Berlin - Auf Deutschland kommt nach den Worten von Kanzlerin Angela Merkel (CDU) eine sehr schwierige wirtschaftliche Phase zu. Es werde aber keinen dauerhaften konjunkturellen Einbruch geben, sagte sie am Mittwoch im Bundestag in einer Regierungserklärung zur Finanzkrise und zum Rettungspaket des Bundes für die deutschen Banken. Die deutschen Unternehmen seien inzwischen krisenfest aufgestellt.
Die Weltwirtschaft stehe aber - angesichts von Finanzmarktkrise und einbrechender Konjunktur - vor ihrer schwersten Bewährungsprobe seit der großen Krise in den 20er Jahren des vergangenen Jahrhunderts, sagte Merkel. Sie kündigte an, dass auf EU-Ebene noch am Mittwoch die Anpassung der europäischen Bilanzierungsregeln an US-Standards beschlossen werden könnte. Somit könnten die Banken die flexibleren Regeln bereits in den Abschlüssen für das dritte Quartal nutzen.
In einem weiteren Schritt sollten auf internationaler Ebene die Regeln für die Finanzmärkte geändert werden, um eine derart entfesselte Entwicklung künftig zu vermeiden. Unter anderem sei mehr Transparenz bei den Ratingagenturen und bei Finanzprodukten notwendig. Zudem müsse der Internationale Währungsfonds (IWF) gestärkt werden.

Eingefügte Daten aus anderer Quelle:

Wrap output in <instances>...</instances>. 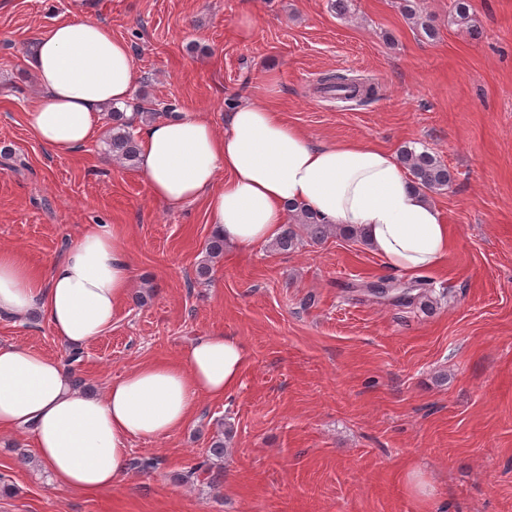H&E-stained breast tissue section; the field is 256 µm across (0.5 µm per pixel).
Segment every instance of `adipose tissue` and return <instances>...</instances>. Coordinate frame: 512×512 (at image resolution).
<instances>
[{
  "label": "adipose tissue",
  "instance_id": "obj_1",
  "mask_svg": "<svg viewBox=\"0 0 512 512\" xmlns=\"http://www.w3.org/2000/svg\"><path fill=\"white\" fill-rule=\"evenodd\" d=\"M29 65L40 93L26 124L57 155L98 136L104 109L129 97L135 76L127 43L88 19L42 32ZM139 148L151 195L171 209L205 199L213 230L232 249L273 241L297 203L323 223L357 230L397 273L438 270L448 255L440 209L413 187L395 151L314 142L266 104L239 105L221 132L196 113L171 114L141 127ZM133 278L119 231L88 224L44 275L21 253L0 249V314L39 310L63 346L81 348L111 329ZM249 363L237 337L213 333L95 395L60 357L0 345V436L24 435L60 487L109 489L127 478L133 442L156 443L183 428L200 398L223 399Z\"/></svg>",
  "mask_w": 512,
  "mask_h": 512
}]
</instances>
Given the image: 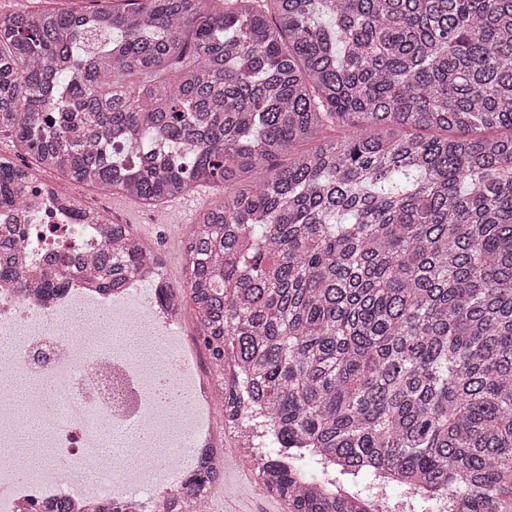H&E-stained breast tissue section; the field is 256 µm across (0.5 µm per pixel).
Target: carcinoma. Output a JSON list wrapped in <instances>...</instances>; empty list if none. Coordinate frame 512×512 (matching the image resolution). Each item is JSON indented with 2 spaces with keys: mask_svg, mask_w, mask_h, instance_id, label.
Instances as JSON below:
<instances>
[{
  "mask_svg": "<svg viewBox=\"0 0 512 512\" xmlns=\"http://www.w3.org/2000/svg\"><path fill=\"white\" fill-rule=\"evenodd\" d=\"M125 2L0 16V133L148 207L223 192L183 287L223 405L273 427L243 456L290 512H361L321 484L381 470L414 512H512V0ZM30 177L0 160L1 208ZM24 241L0 224V282L47 291L147 247L113 224L22 270Z\"/></svg>",
  "mask_w": 512,
  "mask_h": 512,
  "instance_id": "1",
  "label": "carcinoma"
}]
</instances>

Merkel kündigte an, dass die Bundesregierung eine Expertengruppe einsetzen wolle, um Vorschläge für neue Regeln auf den Finanzmärkten zu erarbeiten. Vorsitzender solle der frühere Bundesbank-Präsident Hans Tietmeyer werden. Tietmeyer gehört nach Angaben des Unternehmens dem Aufsichtsrat des Dax-Konzerns Hypo Real Estate (HRE) an, der mit einem Paket von 50 Milliarden Euro von Bund und Banken gerettet werden musste. Das Parlament quittierte die Personalie Tietmeyer zum Teil mit Staunen und Gelächter. Der Linksfraktions-Vorsitzende Oskar Lafontaine nannte Tietmeyer den denkbar schlechtesten Ratgeber in diesem Fall. Kurz nach der Ankündigung sagte Tietmeyer ab.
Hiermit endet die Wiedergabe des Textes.